→ ACTION ITEM
Copy the entries without a single change. Pictures should be dropped.
##### SUPPLIED RECORDS
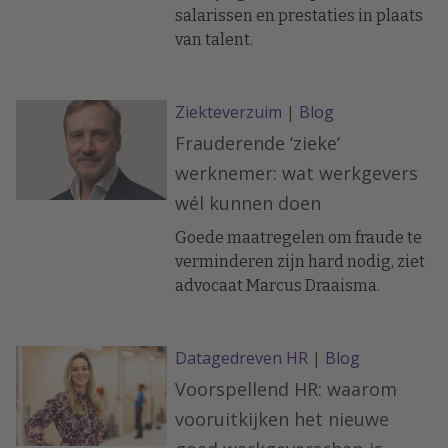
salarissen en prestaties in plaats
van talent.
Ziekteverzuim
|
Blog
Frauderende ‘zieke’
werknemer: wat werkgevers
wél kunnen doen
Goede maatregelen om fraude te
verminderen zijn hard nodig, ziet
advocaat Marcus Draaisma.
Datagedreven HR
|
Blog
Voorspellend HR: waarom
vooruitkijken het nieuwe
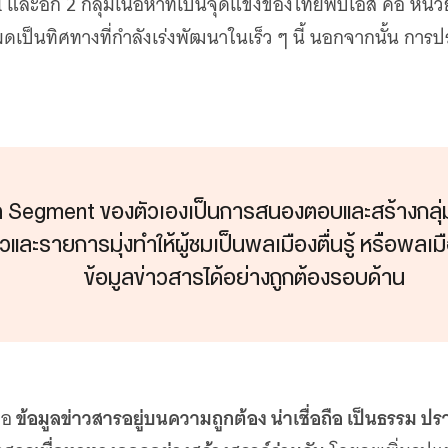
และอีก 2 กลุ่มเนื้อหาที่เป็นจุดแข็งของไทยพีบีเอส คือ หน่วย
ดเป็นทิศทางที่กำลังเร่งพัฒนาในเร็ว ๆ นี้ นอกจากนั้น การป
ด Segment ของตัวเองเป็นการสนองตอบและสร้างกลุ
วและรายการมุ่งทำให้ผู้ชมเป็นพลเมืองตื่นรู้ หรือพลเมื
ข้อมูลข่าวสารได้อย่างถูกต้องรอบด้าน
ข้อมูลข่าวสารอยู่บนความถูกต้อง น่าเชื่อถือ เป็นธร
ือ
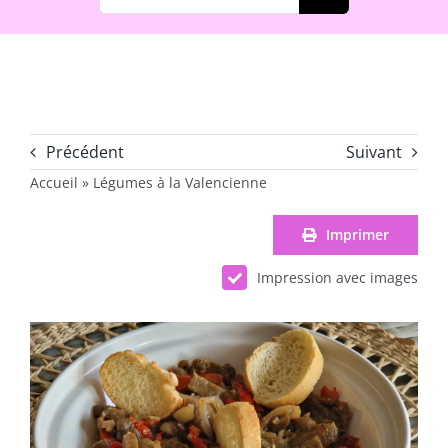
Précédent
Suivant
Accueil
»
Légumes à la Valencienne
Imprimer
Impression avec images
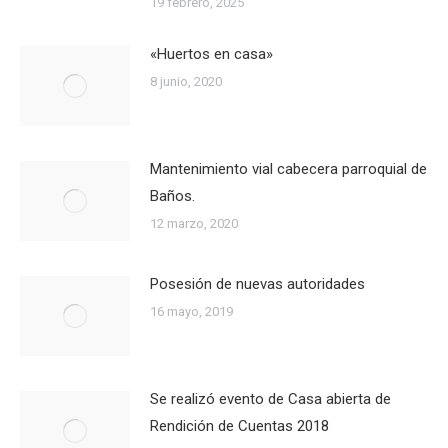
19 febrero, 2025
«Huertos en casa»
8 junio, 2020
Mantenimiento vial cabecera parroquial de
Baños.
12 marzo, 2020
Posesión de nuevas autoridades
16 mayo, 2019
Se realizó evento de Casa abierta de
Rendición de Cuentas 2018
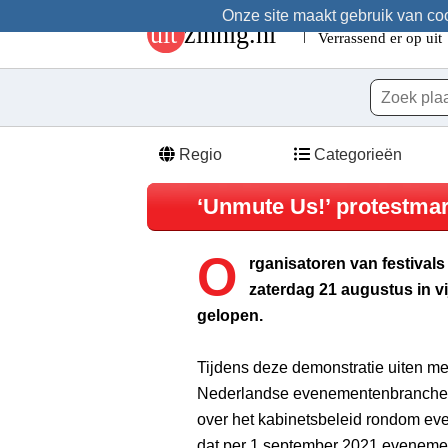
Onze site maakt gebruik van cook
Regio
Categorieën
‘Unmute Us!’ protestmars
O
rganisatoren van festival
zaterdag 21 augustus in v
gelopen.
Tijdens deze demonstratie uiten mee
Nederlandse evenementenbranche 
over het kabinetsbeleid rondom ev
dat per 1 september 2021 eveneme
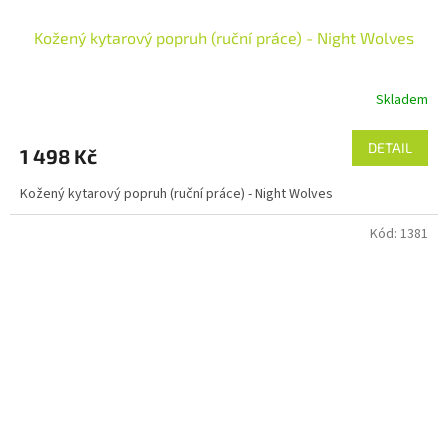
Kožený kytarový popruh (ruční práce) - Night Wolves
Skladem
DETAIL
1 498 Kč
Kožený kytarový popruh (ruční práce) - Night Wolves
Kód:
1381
##########
→ RESPONSE TO THE EXERCISE
salarissen en prestaties in plaats
van talent.
Ziekteverzuim
|
Blog
Frauderende ‘zieke’
werknemer: wat werkgevers
wél kunnen doen
Goede maatregelen om fraude te
verminderen zijn hard nodig, ziet
advocaat Marcus Draaisma.
Datagedreven HR
|
Blog
Voorspellend HR: waarom
vooruitkijken het nieuwe
และอีก 2 กลุ่มเนื้อหาที่เป็นจุดแข็งของไทยพีบีเอส คือ หน่วย
ดเป็นทิศทางที่กำลังเร่งพัฒนาในเร็ว ๆ นี้ นอกจากนั้น การป
ด Segment ของตัวเองเป็นการสนองตอบและสร้างกลุ
วและรายการมุ่งทำให้ผู้ชมเป็นพลเมืองตื่นรู้ หรือพลเมื
ข้อมูลข่าวสารได้อย่างถูกต้องรอบด้าน
ข้อมูลข่าวสารอยู่บนความถูกต้อง น่าเชื่อถือ เป็นธร
ือ
Précédent
Suivant
Accueil
»
Légumes à la Valencienne
Imprimer
Impression avec images
19 febrero, 2025
«Huertos en casa»
8 junio, 2020
Mantenimiento vial cabecera parroquial de
Baños.
12 marzo, 2020
Posesión de nuevas autoridades
16 mayo, 2019
Se realizó evento de Casa abierta de
Rendición de Cuentas 2018
Onze site maakt gebruik van cook
Regio
Categorieën
‘Unmute Us!’ protestmars
O
rganisatoren van festival
zaterdag 21 augustus in v
gelopen.
Tijdens deze demonstratie uiten mee
Nederlandse evenementenbranche 
over het kabinetsbeleid rondom ev
dat per 1 september 2021 eveneme
Kožený kytarový popruh (ruční práce) - Night Wolves
Skladem
DETAIL
1 498 Kč
Kožený kytarový popruh (ruční práce) - Night Wolves
Kód:
1381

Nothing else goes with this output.